- Kamianets Location in Kirovohrad Oblast Kamianets Location in Ukraine
- Coordinates: 48°21′41″N 32°39′23″E﻿ / ﻿48.36139°N 32.65639°E
- Country: Ukraine
- Oblast: Kirovohrad Oblast
- Raion: Kropyvnytskyi Raion
- Hromada: Novhorodka settlement hromada

Population (2022)
- • Total: 5,425
- Time zone: UTC+2 (EET)
- • Summer (DST): UTC+3 (EEST)

= Kamianets, Kirovohrad Oblast =

Rural locality in Kirovohrad Oblast, Ukraine

Kamianets (Кам'янець, Каменец), formerly Novhorodka (Новгородка; Новгородка) is a rural settlement in Kropyvnytskyi Raion, Kirovohrad Oblast, Ukraine. It is located on the Kamianka, a left tributary of the Inhul in the drainage basin of the Southern Bug. Kamianets hosts the administration of Novhorodka settlement hromada, one of the hromadas of Ukraine. Population:

==History==
Until 18 July 2020, Novhorodka was the administrative center of Novhorodka Raion.
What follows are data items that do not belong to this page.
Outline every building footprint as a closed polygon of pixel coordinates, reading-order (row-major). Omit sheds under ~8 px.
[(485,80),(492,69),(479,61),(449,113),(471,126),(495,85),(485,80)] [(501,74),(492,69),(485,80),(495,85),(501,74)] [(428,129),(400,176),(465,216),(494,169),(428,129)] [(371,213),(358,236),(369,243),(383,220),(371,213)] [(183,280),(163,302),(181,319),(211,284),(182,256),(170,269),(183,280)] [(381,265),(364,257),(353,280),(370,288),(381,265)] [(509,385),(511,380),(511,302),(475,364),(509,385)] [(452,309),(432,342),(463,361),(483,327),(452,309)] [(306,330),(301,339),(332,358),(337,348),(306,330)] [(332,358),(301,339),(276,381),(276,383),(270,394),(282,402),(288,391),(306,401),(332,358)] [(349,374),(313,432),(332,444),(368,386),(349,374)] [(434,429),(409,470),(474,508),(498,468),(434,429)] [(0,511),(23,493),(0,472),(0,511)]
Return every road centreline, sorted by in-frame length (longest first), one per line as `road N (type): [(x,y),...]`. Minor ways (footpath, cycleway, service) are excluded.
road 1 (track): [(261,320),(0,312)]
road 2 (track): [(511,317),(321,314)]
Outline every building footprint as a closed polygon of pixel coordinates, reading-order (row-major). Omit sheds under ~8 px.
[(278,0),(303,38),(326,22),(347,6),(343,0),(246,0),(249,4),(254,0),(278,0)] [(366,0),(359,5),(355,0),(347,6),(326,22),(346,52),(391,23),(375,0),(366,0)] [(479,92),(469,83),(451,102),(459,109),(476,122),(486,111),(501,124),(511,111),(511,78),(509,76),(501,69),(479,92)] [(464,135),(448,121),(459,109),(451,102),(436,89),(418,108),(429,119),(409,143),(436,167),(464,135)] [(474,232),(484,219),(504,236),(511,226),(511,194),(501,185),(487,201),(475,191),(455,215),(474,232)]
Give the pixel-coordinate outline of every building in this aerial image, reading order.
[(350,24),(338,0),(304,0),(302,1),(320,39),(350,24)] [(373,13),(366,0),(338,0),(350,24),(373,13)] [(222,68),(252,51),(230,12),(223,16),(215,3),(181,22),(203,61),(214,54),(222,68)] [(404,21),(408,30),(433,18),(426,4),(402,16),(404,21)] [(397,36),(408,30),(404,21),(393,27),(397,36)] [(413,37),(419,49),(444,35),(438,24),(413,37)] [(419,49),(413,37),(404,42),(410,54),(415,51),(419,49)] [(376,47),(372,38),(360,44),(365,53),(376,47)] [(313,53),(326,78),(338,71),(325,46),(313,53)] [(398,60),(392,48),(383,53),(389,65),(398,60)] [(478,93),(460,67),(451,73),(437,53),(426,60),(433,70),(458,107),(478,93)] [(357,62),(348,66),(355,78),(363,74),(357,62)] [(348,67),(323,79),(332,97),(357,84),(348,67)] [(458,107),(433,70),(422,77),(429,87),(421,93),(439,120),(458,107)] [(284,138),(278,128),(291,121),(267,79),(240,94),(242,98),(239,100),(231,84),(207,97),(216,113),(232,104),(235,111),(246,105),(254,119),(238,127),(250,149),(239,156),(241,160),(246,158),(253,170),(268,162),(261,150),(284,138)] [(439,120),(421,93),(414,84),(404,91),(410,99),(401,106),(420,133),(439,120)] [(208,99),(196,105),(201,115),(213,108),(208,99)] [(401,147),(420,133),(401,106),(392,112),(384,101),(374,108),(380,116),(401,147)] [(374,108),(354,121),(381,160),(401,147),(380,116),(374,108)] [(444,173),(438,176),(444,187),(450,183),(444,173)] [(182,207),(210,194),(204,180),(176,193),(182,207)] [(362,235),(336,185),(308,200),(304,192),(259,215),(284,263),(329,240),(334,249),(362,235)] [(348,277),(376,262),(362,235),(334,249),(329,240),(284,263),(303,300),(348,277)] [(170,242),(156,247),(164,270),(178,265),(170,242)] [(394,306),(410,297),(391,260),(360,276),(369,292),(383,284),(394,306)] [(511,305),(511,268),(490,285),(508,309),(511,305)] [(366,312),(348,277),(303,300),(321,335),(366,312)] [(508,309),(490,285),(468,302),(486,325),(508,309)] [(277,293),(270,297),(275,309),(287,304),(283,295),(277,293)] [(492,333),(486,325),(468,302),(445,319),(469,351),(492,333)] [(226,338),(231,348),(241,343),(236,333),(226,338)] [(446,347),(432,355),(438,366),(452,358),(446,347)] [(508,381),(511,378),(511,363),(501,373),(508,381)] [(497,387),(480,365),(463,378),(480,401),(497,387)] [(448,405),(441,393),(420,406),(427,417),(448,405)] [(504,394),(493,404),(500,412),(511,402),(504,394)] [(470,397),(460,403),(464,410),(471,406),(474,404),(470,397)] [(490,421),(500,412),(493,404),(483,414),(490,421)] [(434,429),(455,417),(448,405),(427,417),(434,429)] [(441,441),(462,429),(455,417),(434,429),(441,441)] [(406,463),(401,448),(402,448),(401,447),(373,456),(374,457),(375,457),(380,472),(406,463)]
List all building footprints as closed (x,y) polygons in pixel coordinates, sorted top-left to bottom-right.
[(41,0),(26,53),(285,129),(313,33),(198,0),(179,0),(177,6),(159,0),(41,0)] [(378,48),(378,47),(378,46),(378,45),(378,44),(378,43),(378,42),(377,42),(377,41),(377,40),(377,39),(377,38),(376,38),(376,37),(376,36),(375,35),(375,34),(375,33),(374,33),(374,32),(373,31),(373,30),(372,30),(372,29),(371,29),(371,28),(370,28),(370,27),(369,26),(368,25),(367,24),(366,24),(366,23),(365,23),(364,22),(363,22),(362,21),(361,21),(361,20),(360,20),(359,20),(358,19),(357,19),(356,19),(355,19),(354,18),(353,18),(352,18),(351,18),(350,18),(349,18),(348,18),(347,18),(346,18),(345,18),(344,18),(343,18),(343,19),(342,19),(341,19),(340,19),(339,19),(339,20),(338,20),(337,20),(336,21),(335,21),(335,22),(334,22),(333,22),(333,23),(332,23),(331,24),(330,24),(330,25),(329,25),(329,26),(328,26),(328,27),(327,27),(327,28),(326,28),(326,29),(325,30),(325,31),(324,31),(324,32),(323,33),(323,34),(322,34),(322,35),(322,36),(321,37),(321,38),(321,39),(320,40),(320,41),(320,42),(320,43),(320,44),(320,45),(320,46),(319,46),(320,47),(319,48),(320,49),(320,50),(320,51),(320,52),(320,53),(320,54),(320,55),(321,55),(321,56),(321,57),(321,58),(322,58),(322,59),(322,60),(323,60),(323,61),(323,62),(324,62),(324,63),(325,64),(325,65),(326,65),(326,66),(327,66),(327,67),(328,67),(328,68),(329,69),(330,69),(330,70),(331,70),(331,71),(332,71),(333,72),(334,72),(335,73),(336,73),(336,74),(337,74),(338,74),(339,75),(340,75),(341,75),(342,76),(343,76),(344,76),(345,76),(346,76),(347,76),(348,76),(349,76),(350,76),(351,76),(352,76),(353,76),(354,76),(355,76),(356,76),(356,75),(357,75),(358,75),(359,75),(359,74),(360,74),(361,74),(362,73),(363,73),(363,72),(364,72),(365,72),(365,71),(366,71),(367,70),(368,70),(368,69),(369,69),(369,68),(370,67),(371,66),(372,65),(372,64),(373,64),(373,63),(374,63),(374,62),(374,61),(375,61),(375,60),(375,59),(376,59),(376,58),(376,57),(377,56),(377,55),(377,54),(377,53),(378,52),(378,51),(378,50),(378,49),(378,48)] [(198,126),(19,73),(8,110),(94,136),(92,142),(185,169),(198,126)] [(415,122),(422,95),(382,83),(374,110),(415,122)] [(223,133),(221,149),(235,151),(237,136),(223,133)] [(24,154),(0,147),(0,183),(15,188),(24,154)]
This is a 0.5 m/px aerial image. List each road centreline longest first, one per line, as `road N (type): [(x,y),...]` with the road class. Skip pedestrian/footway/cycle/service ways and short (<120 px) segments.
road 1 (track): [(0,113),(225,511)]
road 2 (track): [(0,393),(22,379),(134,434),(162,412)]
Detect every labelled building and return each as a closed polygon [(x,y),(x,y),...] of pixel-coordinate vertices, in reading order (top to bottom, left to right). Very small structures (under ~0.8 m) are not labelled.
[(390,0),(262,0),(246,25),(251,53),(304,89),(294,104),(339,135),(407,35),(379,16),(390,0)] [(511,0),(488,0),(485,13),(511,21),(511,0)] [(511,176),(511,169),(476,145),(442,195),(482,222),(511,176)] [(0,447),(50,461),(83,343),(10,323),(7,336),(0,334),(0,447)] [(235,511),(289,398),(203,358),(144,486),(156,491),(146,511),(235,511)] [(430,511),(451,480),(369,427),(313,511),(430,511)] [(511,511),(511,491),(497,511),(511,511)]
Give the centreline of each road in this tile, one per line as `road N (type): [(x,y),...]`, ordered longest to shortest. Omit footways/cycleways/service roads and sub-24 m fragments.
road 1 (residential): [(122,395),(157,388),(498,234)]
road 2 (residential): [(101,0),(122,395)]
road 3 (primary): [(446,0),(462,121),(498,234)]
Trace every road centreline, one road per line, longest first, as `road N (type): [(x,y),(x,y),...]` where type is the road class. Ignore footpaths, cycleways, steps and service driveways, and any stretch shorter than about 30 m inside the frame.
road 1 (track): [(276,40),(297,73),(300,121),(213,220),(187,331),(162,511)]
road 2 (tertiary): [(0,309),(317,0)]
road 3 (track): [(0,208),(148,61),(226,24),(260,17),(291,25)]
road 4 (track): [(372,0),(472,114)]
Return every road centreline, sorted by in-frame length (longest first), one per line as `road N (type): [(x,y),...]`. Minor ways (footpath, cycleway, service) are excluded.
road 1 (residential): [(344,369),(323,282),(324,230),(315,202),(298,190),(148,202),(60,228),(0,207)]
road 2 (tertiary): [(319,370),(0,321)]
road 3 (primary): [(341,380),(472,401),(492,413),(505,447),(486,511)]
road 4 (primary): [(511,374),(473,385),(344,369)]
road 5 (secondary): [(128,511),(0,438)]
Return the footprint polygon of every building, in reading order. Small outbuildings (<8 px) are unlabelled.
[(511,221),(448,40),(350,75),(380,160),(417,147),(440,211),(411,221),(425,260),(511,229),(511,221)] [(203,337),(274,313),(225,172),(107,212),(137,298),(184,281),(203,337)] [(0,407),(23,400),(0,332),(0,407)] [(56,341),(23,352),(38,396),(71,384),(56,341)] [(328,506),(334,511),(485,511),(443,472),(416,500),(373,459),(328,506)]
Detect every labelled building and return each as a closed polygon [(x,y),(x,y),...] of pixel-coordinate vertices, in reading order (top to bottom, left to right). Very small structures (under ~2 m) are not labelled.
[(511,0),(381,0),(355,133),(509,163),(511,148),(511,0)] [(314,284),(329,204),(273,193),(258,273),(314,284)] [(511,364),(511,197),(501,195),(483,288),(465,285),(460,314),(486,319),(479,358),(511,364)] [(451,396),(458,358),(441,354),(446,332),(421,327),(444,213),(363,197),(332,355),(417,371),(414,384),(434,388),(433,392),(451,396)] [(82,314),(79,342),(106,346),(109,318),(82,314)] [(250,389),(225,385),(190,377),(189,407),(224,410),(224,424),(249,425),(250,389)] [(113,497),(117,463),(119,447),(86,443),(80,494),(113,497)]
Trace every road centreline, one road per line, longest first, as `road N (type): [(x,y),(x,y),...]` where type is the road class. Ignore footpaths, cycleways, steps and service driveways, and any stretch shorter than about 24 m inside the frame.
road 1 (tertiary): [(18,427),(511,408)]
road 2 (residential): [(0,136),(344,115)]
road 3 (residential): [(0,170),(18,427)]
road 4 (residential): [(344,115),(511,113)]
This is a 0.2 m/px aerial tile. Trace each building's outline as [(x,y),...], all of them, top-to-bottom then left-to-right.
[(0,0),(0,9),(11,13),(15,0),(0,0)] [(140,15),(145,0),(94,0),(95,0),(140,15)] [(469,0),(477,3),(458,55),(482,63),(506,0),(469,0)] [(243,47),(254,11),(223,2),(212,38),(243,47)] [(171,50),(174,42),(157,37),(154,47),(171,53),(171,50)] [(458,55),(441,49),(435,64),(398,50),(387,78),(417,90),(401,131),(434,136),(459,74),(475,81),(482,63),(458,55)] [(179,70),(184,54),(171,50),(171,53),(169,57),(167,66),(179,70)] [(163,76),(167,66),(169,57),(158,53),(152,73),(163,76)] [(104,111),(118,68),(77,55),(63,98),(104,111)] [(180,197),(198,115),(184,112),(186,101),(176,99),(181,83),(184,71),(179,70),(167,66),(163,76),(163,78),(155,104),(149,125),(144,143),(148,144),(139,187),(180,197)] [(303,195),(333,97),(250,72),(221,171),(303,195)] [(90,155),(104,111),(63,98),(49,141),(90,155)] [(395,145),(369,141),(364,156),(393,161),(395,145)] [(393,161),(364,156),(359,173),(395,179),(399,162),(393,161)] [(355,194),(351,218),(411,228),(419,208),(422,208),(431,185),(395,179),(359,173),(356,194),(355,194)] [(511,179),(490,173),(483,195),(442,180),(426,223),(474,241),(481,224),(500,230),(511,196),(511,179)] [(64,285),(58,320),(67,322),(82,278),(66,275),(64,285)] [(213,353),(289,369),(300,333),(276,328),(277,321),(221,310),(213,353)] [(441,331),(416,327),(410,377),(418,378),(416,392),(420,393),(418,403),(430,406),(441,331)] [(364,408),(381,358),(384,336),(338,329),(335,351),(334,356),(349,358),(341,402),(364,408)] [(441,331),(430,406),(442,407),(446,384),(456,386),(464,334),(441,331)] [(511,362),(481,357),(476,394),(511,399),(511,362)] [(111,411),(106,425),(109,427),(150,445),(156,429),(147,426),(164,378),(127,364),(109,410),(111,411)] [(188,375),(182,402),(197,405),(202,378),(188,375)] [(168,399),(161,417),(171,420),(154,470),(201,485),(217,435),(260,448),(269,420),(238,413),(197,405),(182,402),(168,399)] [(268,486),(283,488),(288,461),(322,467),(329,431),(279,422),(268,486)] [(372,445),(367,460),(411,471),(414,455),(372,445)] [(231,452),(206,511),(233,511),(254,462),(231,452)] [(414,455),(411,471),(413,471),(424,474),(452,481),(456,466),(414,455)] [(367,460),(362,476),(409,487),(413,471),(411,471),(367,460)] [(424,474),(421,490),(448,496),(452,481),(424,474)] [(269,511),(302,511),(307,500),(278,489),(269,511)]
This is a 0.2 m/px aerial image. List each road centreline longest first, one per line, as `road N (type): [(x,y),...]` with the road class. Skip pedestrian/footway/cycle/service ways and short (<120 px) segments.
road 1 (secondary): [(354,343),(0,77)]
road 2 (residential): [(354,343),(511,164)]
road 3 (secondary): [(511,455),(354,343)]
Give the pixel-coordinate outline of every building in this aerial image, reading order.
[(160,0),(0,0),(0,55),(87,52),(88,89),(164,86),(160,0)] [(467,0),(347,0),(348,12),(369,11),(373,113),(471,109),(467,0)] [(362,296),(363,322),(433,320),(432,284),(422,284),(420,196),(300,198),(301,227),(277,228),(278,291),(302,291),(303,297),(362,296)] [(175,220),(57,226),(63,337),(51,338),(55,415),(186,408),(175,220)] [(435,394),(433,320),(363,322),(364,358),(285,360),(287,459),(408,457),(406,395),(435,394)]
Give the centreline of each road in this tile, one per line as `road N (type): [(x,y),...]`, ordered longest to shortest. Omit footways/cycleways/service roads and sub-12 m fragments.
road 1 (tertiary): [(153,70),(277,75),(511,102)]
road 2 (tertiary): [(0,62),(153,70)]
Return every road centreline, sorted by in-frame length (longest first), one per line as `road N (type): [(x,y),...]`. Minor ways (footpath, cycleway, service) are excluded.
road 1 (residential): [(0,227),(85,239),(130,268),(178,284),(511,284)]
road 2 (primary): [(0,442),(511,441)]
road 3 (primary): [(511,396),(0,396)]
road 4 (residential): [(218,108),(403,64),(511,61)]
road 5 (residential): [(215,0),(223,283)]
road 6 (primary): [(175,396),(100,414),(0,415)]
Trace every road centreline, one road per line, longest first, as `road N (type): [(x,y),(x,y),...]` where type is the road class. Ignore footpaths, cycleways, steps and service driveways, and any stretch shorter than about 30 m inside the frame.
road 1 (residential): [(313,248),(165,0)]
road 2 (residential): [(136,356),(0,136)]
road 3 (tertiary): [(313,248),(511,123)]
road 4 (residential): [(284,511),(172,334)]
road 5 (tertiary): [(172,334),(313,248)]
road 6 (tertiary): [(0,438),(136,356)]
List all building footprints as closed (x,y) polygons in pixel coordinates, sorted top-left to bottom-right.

The raion was abolished in July 2020 as part of the administrative reform of Ukraine, which reduced the number of raions of Kirovohrad Oblast to four. The area of Novhorodka Raion was merged into Kropyvnytskyi Raion.

Until 26 January 2024, Novhorodka was designated urban-type settlement. On this day, a new law entered into force which abolished this status, and Novhorodka became a rural settlement.

On 19 September 2024, the Verkhovna Rada voted to rename Novhorodka to Kamianets.

==Economy==
===Transportation===
The settlement is on Highway H23 connecting Kropyvnytskyi and Kryvyi Rih.

The closest railway station is Kutsivka, approximately 10 km south-east of Novhorodka, on the railway connecting Znamianka and Dolynska with further connections to Kryvyi Rih and Mykolaiv. There is infrequent passenger traffic.